Just as the doors bang down and seal the boys' fate, Jimmy and The Girl With The Pouty Lips come running up. Jimmy looks horrified. Yves looks bee stung. Jimmy tries frantically to open the air-tight door, but the boys are all, "Nah, don't bother." "Jimmy. Don't," Whatshername With the Mouth finally says, explaining that it's too late: the boys have been exposed already. Wow, those are some fancy doors that keep airborne viruses contained. I'd like one of those for my apartment. Also, how did Frohike know that pulling the fire alarm would do what it did? Because it's a pretty unusual system. "No, guys!" Jimmy cries. He places his hand on the glass. The Gunmen place their own hands over it. This is it? This is IT? Man.
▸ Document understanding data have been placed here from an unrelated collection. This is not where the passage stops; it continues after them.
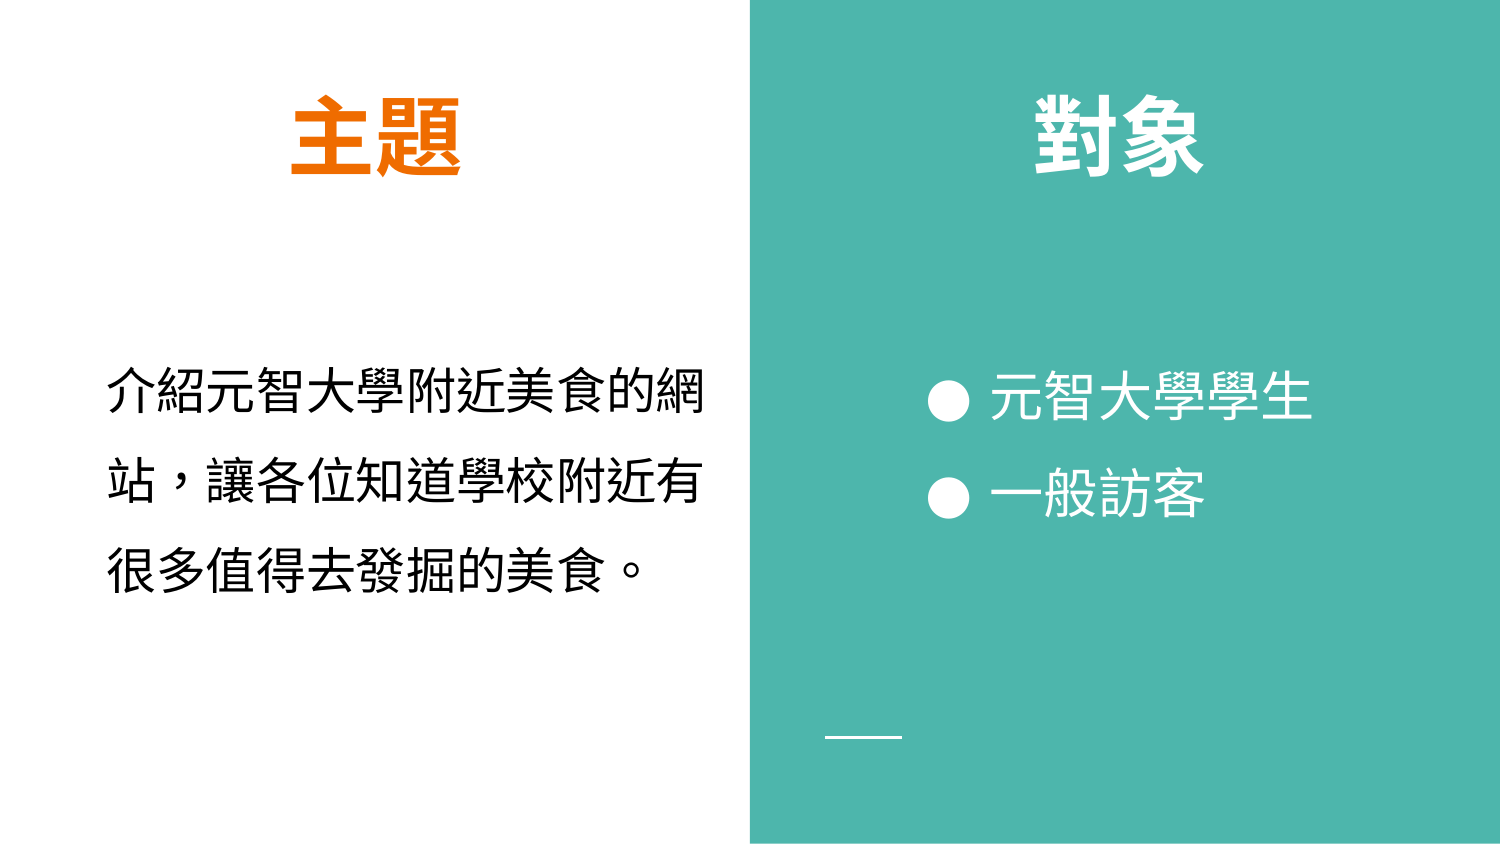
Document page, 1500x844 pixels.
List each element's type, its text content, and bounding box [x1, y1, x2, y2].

title 主題 [43, 56, 708, 202]
title 對象 [787, 56, 1452, 202]
subtitle 元智大學學生 一般訪客 [899, 314, 1356, 671]
subtitle 介紹元智大學附近美食的網站，讓各位知道學校附近有很多值得去發掘的美食。 [17, 314, 734, 671]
Frohike looks at Jimmy, and tells him to "fight the good fight. Both of you." Byers looks glum. "Never give up," he says blankly. THIS IS IT? And it is, because we fade to white. I cannot believe the Lone Gunmen died for this. At the very least, they could have been killed fighting to protect William, instead of like this. I feel nothing, and I cry at everything. Whirlpool commercials, kittens, the Los Angeles Times ads they run before the movie starts. This? My eyes have never been drier.